Search code examples
xsltxslt-2.0saxon

I want to transform a CDATA under an element to an attribute value and keep the new lines


I want to transform an XML file to another XML file using XSLT, and replace the CDATA of some XML elements by an attribute.

I also need to keep the new line characters, of course I need to convert those I find in the CDATA content to " ".

For example, if I have:

<description>
  This is a description on
  more than one line
</description>

I want to have the following result:

<description value="This is a description on&#xA;   more than one line"/>

I wrote the following XSL file to do this:

<xsl:stylesheet version="1.0" xmlns:xsl="http://www.w3.org/1999/XSL/Transform"
            xmlns:xsi="http://www.w3.org/2001/XMLSchema-instance">

  <xsl:output method="xml" version="1.0" encoding="UTF-8" indent="yes"/>
  <xsl:variable name="new-line" select="'&#10;'" /> 

  <xsl:template name="writeParam" match="/">
    <xsl:choose>
       <xsl:when test="description">      
          <xsl:element name="description">
             <xsl:variable name="temp">
                <xsl:value-of select="description"/>
             </xsl:variable>    
             <xsl:attribute name="value">            
                <xsl:value-of select="translate($temp, $new-line, '&#xA;')" />
             </xsl:attribute>               
          </xsl:element>
       </xsl:when>
    </xsl:choose>
  </xsl:template>
</xsl:stylesheet>

But instead I have the following result:

<description value="&#10;   This is a description on&#10;   more than one line&#10;"/>

It seems that the translate function is never called, why is it not working?


Solution

  • The requirements you state are conflicting:

    You say you want to keep the newline characters, but the expected result you show does not have the original leading and trailing whitespace characters, including the line breaks.

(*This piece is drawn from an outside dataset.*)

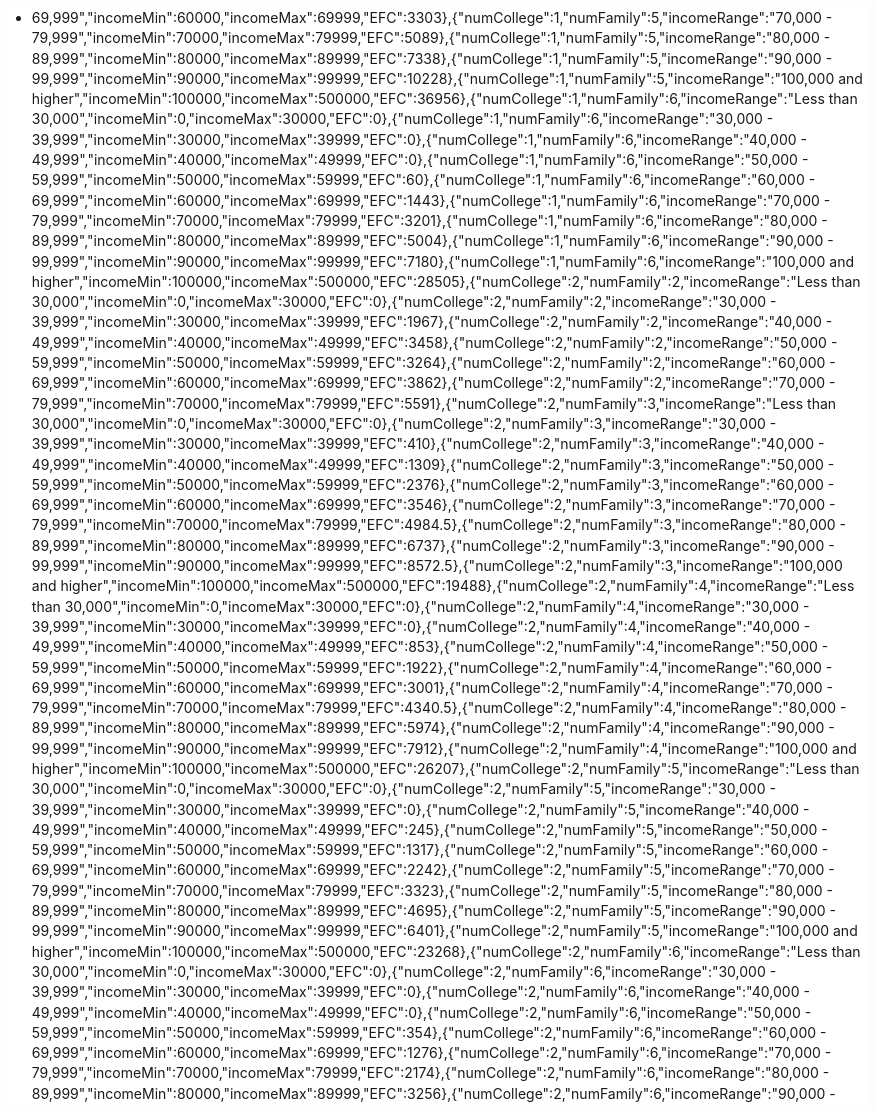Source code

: - 69,999","incomeMin":60000,"incomeMax":69999,"EFC":3303},{"numCollege":1,"numFamily":5,"incomeRange":"70,000 - 79,999","incomeMin":70000,"incomeMax":79999,"EFC":5089},{"numCollege":1,"numFamily":5,"incomeRange":"80,000 - 89,999","incomeMin":80000,"incomeMax":89999,"EFC":7338},{"numCollege":1,"numFamily":5,"incomeRange":"90,000 - 99,999","incomeMin":90000,"incomeMax":99999,"EFC":10228},{"numCollege":1,"numFamily":5,"incomeRange":"100,000 and higher","incomeMin":100000,"incomeMax":500000,"EFC":36956},{"numCollege":1,"numFamily":6,"incomeRange":"Less than 30,000","incomeMin":0,"incomeMax":30000,"EFC":0},{"numCollege":1,"numFamily":6,"incomeRange":"30,000 - 39,999","incomeMin":30000,"incomeMax":39999,"EFC":0},{"numCollege":1,"numFamily":6,"incomeRange":"40,000 - 49,999","incomeMin":40000,"incomeMax":49999,"EFC":0},{"numCollege":1,"numFamily":6,"incomeRange":"50,000 - 59,999","incomeMin":50000,"incomeMax":59999,"EFC":60},{"numCollege":1,"numFamily":6,"incomeRange":"60,000 - 69,999","incomeMin":60000,"incomeMax":69999,"EFC":1443},{"numCollege":1,"numFamily":6,"incomeRange":"70,000 - 79,999","incomeMin":70000,"incomeMax":79999,"EFC":3201},{"numCollege":1,"numFamily":6,"incomeRange":"80,000 - 89,999","incomeMin":80000,"incomeMax":89999,"EFC":5004},{"numCollege":1,"numFamily":6,"incomeRange":"90,000 - 99,999","incomeMin":90000,"incomeMax":99999,"EFC":7180},{"numCollege":1,"numFamily":6,"incomeRange":"100,000 and higher","incomeMin":100000,"incomeMax":500000,"EFC":28505},{"numCollege":2,"numFamily":2,"incomeRange":"Less than 30,000","incomeMin":0,"incomeMax":30000,"EFC":0},{"numCollege":2,"numFamily":2,"incomeRange":"30,000 - 39,999","incomeMin":30000,"incomeMax":39999,"EFC":1967},{"numCollege":2,"numFamily":2,"incomeRange":"40,000 - 49,999","incomeMin":40000,"incomeMax":49999,"EFC":3458},{"numCollege":2,"numFamily":2,"incomeRange":"50,000 - 59,999","incomeMin":50000,"incomeMax":59999,"EFC":3264},{"numCollege":2,"numFamily":2,"incomeRange":"60,000 - 69,999","incomeMin":60000,"incomeMax":69999,"EFC":3862},{"numCollege":2,"numFamily":2,"incomeRange":"70,000 - 79,999","incomeMin":70000,"incomeMax":79999,"EFC":5591},{"numCollege":2,"numFamily":3,"incomeRange":"Less than 30,000","incomeMin":0,"incomeMax":30000,"EFC":0},{"numCollege":2,"numFamily":3,"incomeRange":"30,000 - 39,999","incomeMin":30000,"incomeMax":39999,"EFC":410},{"numCollege":2,"numFamily":3,"incomeRange":"40,000 - 49,999","incomeMin":40000,"incomeMax":49999,"EFC":1309},{"numCollege":2,"numFamily":3,"incomeRange":"50,000 - 59,999","incomeMin":50000,"incomeMax":59999,"EFC":2376},{"numCollege":2,"numFamily":3,"incomeRange":"60,000 - 69,999","incomeMin":60000,"incomeMax":69999,"EFC":3546},{"numCollege":2,"numFamily":3,"incomeRange":"70,000 - 79,999","incomeMin":70000,"incomeMax":79999,"EFC":4984.5},{"numCollege":2,"numFamily":3,"incomeRange":"80,000 - 89,999","incomeMin":80000,"incomeMax":89999,"EFC":6737},{"numCollege":2,"numFamily":3,"incomeRange":"90,000 - 99,999","incomeMin":90000,"incomeMax":99999,"EFC":8572.5},{"numCollege":2,"numFamily":3,"incomeRange":"100,000 and higher","incomeMin":100000,"incomeMax":500000,"EFC":19488},{"numCollege":2,"numFamily":4,"incomeRange":"Less than 30,000","incomeMin":0,"incomeMax":30000,"EFC":0},{"numCollege":2,"numFamily":4,"incomeRange":"30,000 - 39,999","incomeMin":30000,"incomeMax":39999,"EFC":0},{"numCollege":2,"numFamily":4,"incomeRange":"40,000 - 49,999","incomeMin":40000,"incomeMax":49999,"EFC":853},{"numCollege":2,"numFamily":4,"incomeRange":"50,000 - 59,999","incomeMin":50000,"incomeMax":59999,"EFC":1922},{"numCollege":2,"numFamily":4,"incomeRange":"60,000 - 69,999","incomeMin":60000,"incomeMax":69999,"EFC":3001},{"numCollege":2,"numFamily":4,"incomeRange":"70,000 - 79,999","incomeMin":70000,"incomeMax":79999,"EFC":4340.5},{"numCollege":2,"numFamily":4,"incomeRange":"80,000 - 89,999","incomeMin":80000,"incomeMax":89999,"EFC":5974},{"numCollege":2,"numFamily":4,"incomeRange":"90,000 - 99,999","incomeMin":90000,"incomeMax":99999,"EFC":7912},{"numCollege":2,"numFamily":4,"incomeRange":"100,000 and higher","incomeMin":100000,"incomeMax":500000,"EFC":26207},{"numCollege":2,"numFamily":5,"incomeRange":"Less than 30,000","incomeMin":0,"incomeMax":30000,"EFC":0},{"numCollege":2,"numFamily":5,"incomeRange":"30,000 - 39,999","incomeMin":30000,"incomeMax":39999,"EFC":0},{"numCollege":2,"numFamily":5,"incomeRange":"40,000 - 49,999","incomeMin":40000,"incomeMax":49999,"EFC":245},{"numCollege":2,"numFamily":5,"incomeRange":"50,000 - 59,999","incomeMin":50000,"incomeMax":59999,"EFC":1317},{"numCollege":2,"numFamily":5,"incomeRange":"60,000 - 69,999","incomeMin":60000,"incomeMax":69999,"EFC":2242},{"numCollege":2,"numFamily":5,"incomeRange":"70,000 - 79,999","incomeMin":70000,"incomeMax":79999,"EFC":3323},{"numCollege":2,"numFamily":5,"incomeRange":"80,000 - 89,999","incomeMin":80000,"incomeMax":89999,"EFC":4695},{"numCollege":2,"numFamily":5,"incomeRange":"90,000 - 99,999","incomeMin":90000,"incomeMax":99999,"EFC":6401},{"numCollege":2,"numFamily":5,"incomeRange":"100,000 and higher","incomeMin":100000,"incomeMax":500000,"EFC":23268},{"numCollege":2,"numFamily":6,"incomeRange":"Less than 30,000","incomeMin":0,"incomeMax":30000,"EFC":0},{"numCollege":2,"numFamily":6,"incomeRange":"30,000 - 39,999","incomeMin":30000,"incomeMax":39999,"EFC":0},{"numCollege":2,"numFamily":6,"incomeRange":"40,000 - 49,999","incomeMin":40000,"incomeMax":49999,"EFC":0},{"numCollege":2,"numFamily":6,"incomeRange":"50,000 - 59,999","incomeMin":50000,"incomeMax":59999,"EFC":354},{"numCollege":2,"numFamily":6,"incomeRange":"60,000 - 69,999","incomeMin":60000,"incomeMax":69999,"EFC":1276},{"numCollege":2,"numFamily":6,"incomeRange":"70,000 - 79,999","incomeMin":70000,"incomeMax":79999,"EFC":2174},{"numCollege":2,"numFamily":6,"incomeRange":"80,000 - 89,999","incomeMin":80000,"incomeMax":89999,"EFC":3256},{"numCollege":2,"numFamily":6,"incomeRange":"90,000 -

    To get the result you show you need to do something like (in XSLT 2.0):

    <xsl:template match="description"> 
        <xsl:copy>
            <xsl:attribute name="value" select="replace(., '^\s+|\s+$', '')"/>
        </xsl:copy>
    </xsl:template> 
    

    Note that this keeps not only the line breaks between the lines, but also the indenting spaces. If you want to get rid of those too, there's more work to be done, maybe something like:

            <xsl:attribute name="value" select="replace(replace(., '^\s+|\s+$', ''), '&#10; +', '&#10;')"/>